コンピュータに嵌まっていき、デジタル回路の設計から、コンピュータ・ボード制作、そしてプログラミングなど、ハードもソフトこなせるようになっていきます。
しかし、音楽制作への夢は捨てきれませんでした。行きつけの喫茶店を見つけて平日毎日通うようになり、そこのマスターに愚痴ばっかり言うようになってしまいます。
ここのマスターは地元出身ですが、東京でアパレルの仕事をしていて、その後Uターンで地元に戻って自分の好きな喫茶店を始めた方でした。
お店ではちょっと都会的な雰囲気が味わえ、奥さんは私の実家の近く出身だったので、気も合い通うようになります。
マスターは、洋楽も好きだったので、私が買ったレコードから良い曲を選んでカセット・テープを作って渡していました。その喫茶店は鬱憤を晴らせる唯一の場所でもありました。
しかし、入社して3年目が近づき会社を辞める決意をします。まずは、独身寮の部屋の整理から始めました。いつでも引越しができるようにいらないものを捨て、レコードは会社からもらってきた段ボールに箱詰めしていきます。引越しの準備が整った時、上司から呼び出されます。

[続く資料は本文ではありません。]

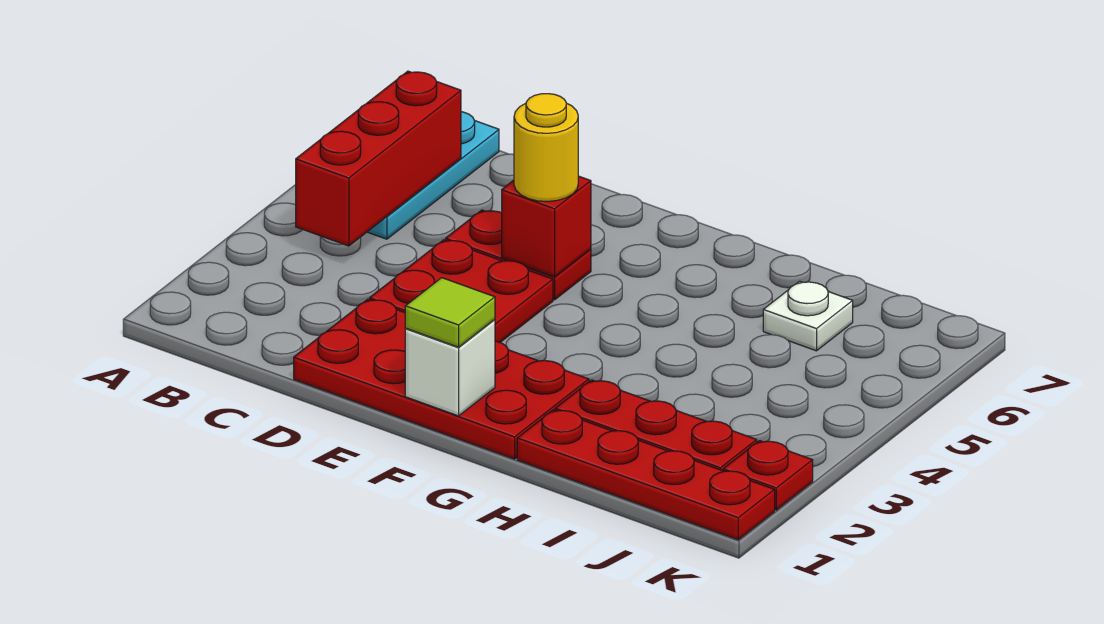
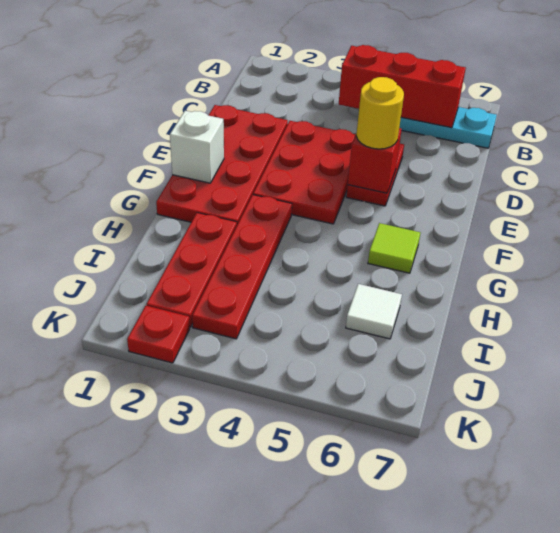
red plate D3:E4 level 1 -> red plate D3:F4 level 1
lime tile F1 level 3 -> lime tile G6 level 1
red plate H1:K1 level 1 -> red plate G3:J3 level 1
white plate I6 level 1 -> white tile I6 level 1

「親会社の音響工場へ出向してくれ」と言われました。きっと私のような技術に弱い人間は行きたくても行けない場所でもあります。引越の準備もできていますし、このようなチャンスは活かそうと考え出向することにします。
出向先の工場は横浜の磯子にあり、私は白楽というところでアパートを探して住むことにします。
最初の仕事は、カラオケ装置の設計のお手伝いでした。すでに設計まで終わっていて、基盤設計から作業に入ります。CADというシステムを使用して基盤の設計を若手の社員に教えてもらいながら一緒に作業を進めます。
出向先で初めて徹夜をしました。工場のラインを止める訳には行けないので、スケジュール通りに作業を進めなければならないのですが、初めての基盤設計で遅れてしまい、徹夜で作業をしました。本来であればCADシステムへのデータ入力は選任のオペレーターが行うのですが、夜中に自分たちでデータ入力することもありました。
基盤が完成し、部品を載せて基盤がちゃんと動作するかテストします。その後、カセットやエイト・トラックなどのメカをセットして筐体に固定していきます。
コントロール用のプログラムを制作することになりましたが、音響工場にはオーディオに関するアナログのエンジニアはたくさんいるのですが、プログラムを組める人材が不足していました。そこで私に白羽の矢が当たり、何とカラオケのハードの制御プログラムの仕様を任されます。
音響工場のエンジニアの方々は優秀なのですが、ルーチンの作業が忙しいためデジタルやコンピュータの勉強をする暇が無いようで、ゆっくり勉強させていただいた私は本当にラッキーでした。
学校では落ちこぼれだった人間が、こんなところで重宝がられるとは、夢にも思いませんでした。
実際ハードが組み上がってきて、今度はカラオケで歌いながらエコーなどの調子などを見ることになり、レコード会社に務めているという理由で私がその担当になります。
音響工場には、1階にりっぱなレコーディング・スタジオがありました。コントロール・ルームには、ミキサー、エフェクターからマルチトラックのレコーダー、スタジオにはスタインウェイのグランドピアノ、そして高級なマイクロフォンなどもあり、いつでも本格的レコーディングができる場所でした。
そのスタジオに、カラオケのハードを持ち込み、昼間から酒も飲まずに片手に半田ごて、もう片手にはマイクを持ってひたすらカラオケを歌いながらエコーの具合を調整します。
実は、それまで私はカラオケが大嫌いでした。というよりロッカーはカラオケなんか格好悪いことはやらないという主義だったのです。
しかしこの仕事を通じてカラオケが好きになり、仕事が終わると音響工場で友達になった連中とカラオケに行くこともありました。
カラオケ装置のチェックのためいろんな会社のカラオケ・ソフトを購入していたので、演歌から洋楽までいろんな曲を練習できました。それも仕事時間中にです。
会社を辞めるつもりでいた私は、出向で音響工場へ。そこで初めて徹夜を経験し、そしてカラオケに目覚めてしまいます。さらにデジタルやコンピュータの勉強してきたことが大手ハードメーカーで活かされるという信じられない事態になりました。